Malibu’s Planning Commission looks to two other cities’ ordinances to come up with one to suit Malibu.
By James Shilander / Special to The Malibu Times
While the Malibu Planning Department is currently drafting a new version of the proposed View Restoration and Preservation Ordinance, which would put a formal process in place for the city to help settle disputes between neighbors, The Malibu Times examined ordinances from two other cities with similar topography and circumstances.
The viewshed ordinance effort stems from a vote in the spring of 2008, in which voters directed the city to create an ordinance to protect views, as vegetative growth and new buildings were becoming a source of conflict between neighbors. A citizen task force has been working for the last two years to make recommendations for an ordinance. The task force’s recommendations and the city’s proposal do have some sharp differences, however, especially with regard to the limits of the city’s role in enforcement.
The new version of the ordinance will include public feedback from a hearing Nov. 16. At that meeting, more than 30 residents expressed concerns about the proposal, some wanting the city more involved in the process, while others wanted no ordinance at all.
Those wanting the city more involved have cited the example of Rancho Palos Verdes, which has had an ordinance protecting views since 1989. That city’s ordinance gives a greater role to the city, as those looking for relief can seek help from the city Planning Commission for a ruling. However, circumstances in the last few years have changed in Rancho Palos Verdes.
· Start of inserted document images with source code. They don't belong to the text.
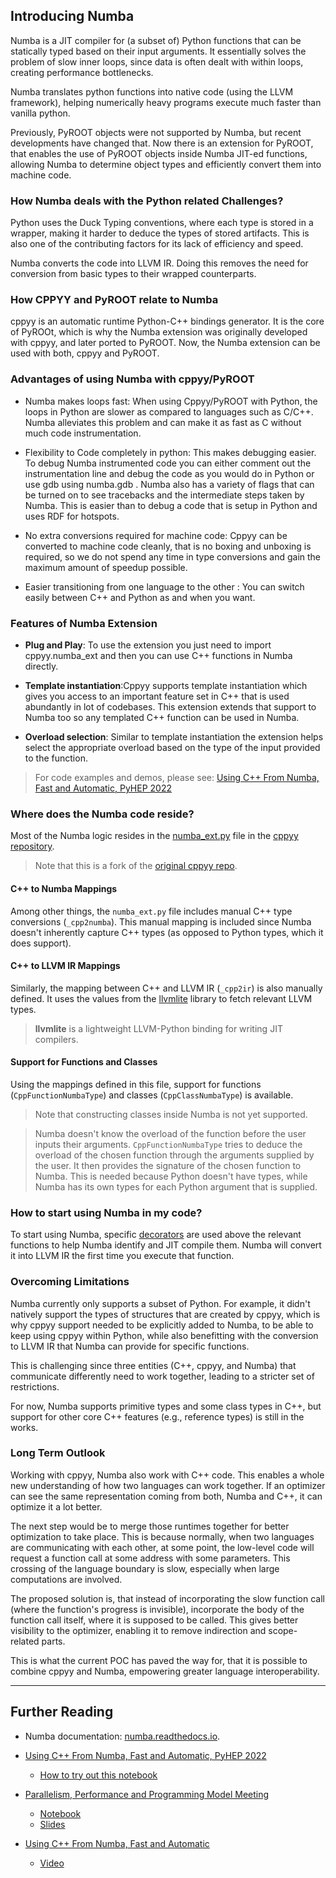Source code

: ## Introducing Numba

Numba is a JIT compiler for (a subset of) Python functions that can be
statically typed based on their input arguments. It essentially solves the
problem of slow inner loops, since data is often dealt with within loops,
creating performance bottlenecks.

Numba translates python functions into native code (using the LLVM framework),
helping numerically heavy programs execute much faster than vanilla python.

Previously, PyROOT objects were not supported by Numba, but recent developments
have changed that. Now there is an extension for PyROOT, that enables the use
of PyROOT objects inside Numba JIT-ed functions, allowing Numba to determine
object types and efficiently convert them into machine code.

### How Numba deals with the Python related Challenges?

Python uses the Duck Typing conventions, where each type is stored in a wrapper,
making it harder to deduce the types of stored artifacts. This is also one of
the contributing factors for its lack of efficiency and speed.

Numba converts the code into LLVM IR. Doing this removes the need for conversion
from basic types to their wrapped counterparts.

### How CPPYY and PyROOT relate to Numba

cppyy is an automatic runtime Python-C++ bindings generator. It is the core of
PyROOt, which is why the Numba extension was originally developed with cppyy,
and later ported to PyROOT. Now, the Numba extension can be used with both,
cppyy and PyROOT.

### Advantages of using Numba with cppyy/PyROOT

- Numba makes loops fast: When using Cppyy/PyROOT with Python, the loops in
Python are slower as compared to languages such as C/C++. Numba alleviates this
problem and can make it as fast as C without much code instrumentation.

- Flexibility to Code completely in python: This makes debugging easier. To
debug Numba instrumented code you can either comment out the instrumentation
line and debug the code as you would do in Python or use gdb using numba.gdb .
Numba also has a variety of flags that can be turned on to see tracebacks and
the intermediate steps taken by Numba. This is easier than to debug a code that
is setup in Python and uses RDF for hotspots.

- No extra conversions required for machine code: Cppyy can be converted to
machine code cleanly, that is no boxing and unboxing is required, so we do not
spend any time in type conversions and gain the maximum amount of speedup
possible.

- Easier transitioning from one language to the other : You can switch easily
  between C++ and Python as and when you want.

### Features of Numba Extension

- **Plug and Play**: To use the extension you just need to import
  cppyy.numba_ext and then you can use C++ functions in Numba directly.

- **Template instantiation**:Cppyy supports template instantiation which gives
  you access to an important feature set in C++ that is used abundantly in lot
  of codebases. This extension extends that support to Numba too so any
  templated C++ function can be used in Numba. 

- **Overload selection**: Similar to template instantiation the extension helps
  select the appropriate overload based on the type of the input provided to
  the function.

> For code examples and demos, please see: [Using C++ From Numba, Fast and Automatic, PyHEP 2022]

### Where does the Numba code reside?

Most of the Numba logic resides in the [numba_ext.py] file in the 
[cppyy repository].

> Note that this is a fork of the [original cppyy repo].

#### C++ to Numba Mappings

Among other things, the `numba_ext.py` file includes manual C++ type
conversions (`_cpp2numba`). This manual mapping is included since Numba doesn't
inherently capture C++ types (as opposed to Python types, which it does
support). 

#### C++ to LLVM IR Mappings

Similarly, the mapping between C++ and LLVM IR (`_cpp2ir`) is also manually
defined. It uses the values from the [llvmlite] library to fetch relevant LLVM
types.

> **llvmlite** is a lightweight LLVM-Python binding for writing JIT compilers. 

#### Support for Functions and Classes

Using the mappings defined in this file, support for functions
(`CppFunctionNumbaType`) and classes (`CppClassNumbaType`) is available.

> Note that constructing classes inside Numba is not yet supported.

> Numba doesn't know the overload of the function before the user inputs their
> arguments. `CppFunctionNumbaType` tries to deduce the overload of the chosen
> function through the arguments supplied by the user. It then provides the
> signature of the chosen function to Numba. This is needed because Python 
> doesn't have types, while Numba has its own types for each Python argument 
> that is supplied. 


### How to start using Numba in my code?

To start using Numba, specific [decorators] are used above the relevant
functions to help Numba identify and JIT compile them. Numba will convert it
into LLVM IR the first time you execute that function. 

### Overcoming Limitations

Numba currently only supports a subset of Python. For example, it didn't
natively support the types of structures that are created by cppyy, which is
why cppyy support needed to be explicitly added to Numba, to be able to keep
using cppyy within Python, while also benefitting with the conversion to LLVM
IR that Numba can provide for specific functions.

This is challenging since three entities (C++, cppyy, and Numba) that
communicate differently need to work together, leading to a stricter set of
restrictions.

For now, Numba supports primitive types and some class types in C++, but
support for other core C++ features (e.g., reference types) is still in the
works.

### Long Term Outlook

Working with cppyy, Numba also work with C++ code. This enables a whole new
understanding of how two languages can work together. If an optimizer can see
the same representation coming from both, Numba and C++, it can optimize it a
lot better.

The next step would be to merge those runtimes together for better optimization
to take place. This is because normally, when two languages are communicating
with each other, at some point, the low-level code will request a function call
at some address with some parameters. This crossing of the language boundary is
slow, especially when large computations are involved.

The proposed solution is, that instead of incorporating the slow function call
(where the function's progress is invisible), incorporate the body of the
function call itself, where it is supposed to be called. This gives better
visibility to the optimizer, enabling it to remove indirection and
scope-related parts.

This is what the current POC has paved the way for, that it is possible to
combine cppyy and Numba, empowering greater language interoperability.

---

## Further Reading

- Numba documentation: [numba.readthedocs.io](https://numba.readthedocs.io/en/stable/user/index.html).

- [Using C++ From Numba, Fast and Automatic, PyHEP 2022]
   - [How to try out this notebook](https://github.com/sudo-panda/PyHEP-2022)

- [Parallelism, Performance and Programming Model Meeting](https://indico.cern.ch/event/1196174/)
   - [Notebook](https://indico.cern.ch/event/1196174/contributions/5028203/attachments/2501253/4296735/PPP.ipynb)
   - [Slides](https://indico.cern.ch/event/1196174/contributions/5028203/attachments/2501253/4296778/PPP.pdf)

- [Using C++ From Numba, Fast and Automatic](https://compiler-research.org/assets/presentations/B_Kundu-PyHEP22_Cppyy_Numba.pdf)
   - [Video](https://www.youtube.com/watch?v=RceFPtB4m1I)


[numba_ext.py]: https://github.com/compiler-research/cppyy/blob/master/python/cppyy/numba_ext.py

[decorators]: https://numba.readthedocs.io/en/stable/user/jit.html

[cppyy repository]: https://github.com/compiler-research/cppyy/tree/master

[original cppyy repo]: https://github.com/wlav/cppyy

[llvmlite]: https://github.com/numba/llvmlite

[Using C++ From Numba, Fast and Automatic, PyHEP 2022]: https://compiler-research.org/presentations/#CppyyNumbaPyHEP2022
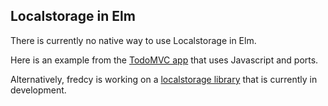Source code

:## Localstorage in Elm

There is currently no native way to use Localstorage in Elm.

Here is an example from the [TodoMVC app](https://github.com/evancz/elm-todomvc/blob/master/index.html) that uses Javascript and ports.

Alternatively, fredcy is working on a [localstorage library](https://github.com/fredcy/localstorage) that is currently in development.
Joel Rojas, the city’s community development director, noted that the city recently contracted with a mediator, who negotiates between neighbors in disputes over views.
“There are basically three steps,” Rojas explained. “First, neighbors can work something out privately, between one another. After that, they can make an application to the city and can go to the mediator.”
If the mediator cannot work something out between the two parties, he said, the Planning Commission would make a ruling, citing how many trees might need to be trimmed or by how much. Such a ruling would be considered binding.
Rojas said that since the city hired the mediator, there has been a marked decline in the number of view cases coming before the commission.
“Most cases are resolved at step one, and about 75 percent of the rest are done at step two,” Rojas said. “We now only have about three or four view cases come before the commission each year.”
Rojas explained that in cases where the city made the decision, the complainant would pay for the initial removal or trimming. Subsequent maintenance is the responsibility of the owner of the trees.
Bill Gerstner, who is in his second term as chair of the Rancho Palos Verdes Planning Commission, said the city’s hiring of the mediator has made the process much better.
“It’s the best thing we ever did,” Gerstner said. “We initially did it as a test, then made it full time.”
Gerstner said that because the mediator typically was able to resolve so many of the cases that weren’t resolved by the parties themselves, those left for the commission were “the worst of the worst,” the most bitter cases.
“Typically those are the cases where the parties don’t just disagree, they’re being disagreeable,” Gerstner said. “Views are obviously subjective in a lot of ways, and trees can be very personal to people. Sometimes the worst cases we have are those who’ve been around for years and years.”
With the Rancho Palos Verdes view ordinance having been in place for more than 20 years, he noted, many of the cases the commission was now seeing represented the last of the older tree growth, or those where there might have been a change of neighbors.
While Rancho Palos Verdes allows for city involvement in its ordinance, Rolling Hills Estates’ view ordinance, which only became formalized last month, takes the city entirely out of the process, and instead encourages neighbors to resolve their disputes themselves.
Planning director David Wahba said the new ordinance allows for the use of mediators and arbitrators, but no final decision from the city.
“The intention was to keep the city out of it as much as possible,” Wahba said.
The city has had guidelines dealing with how it handles view conflicts for the last 25 years, Wahba said. The decision to formalize those guidelines came after community demand during the last few years.
Wahba described the Rolling Hills Estates process as “really a tool the resident has.”
“The city, for all intents and purposes, isn’t involved. It doesn’t go before the planning commission or the city council. It leaves it up to the residents and, ultimately, the courts.”
Wahba said the method the city chose was recommended by the city attorney, and explicitly said the city wanted to stay away from the Rancho Palos Verdes model.
As currently drafted, the proposed Malibu ordinance would include mediation, similar to both cities. The city’s current proposal adheres more to the Rolling Hills Estates model after that point. Members of a view preservation task force who worked on the issue during the last two years had lobbied for a model based on Rancho Palos Verdes.
A Malibu Planning Department spokesperson said the city would be presenting the new draft of the view ordinance at a future public hearing. The ordinance still must receive approval by the Planning Commission and then the City Council before going into effect.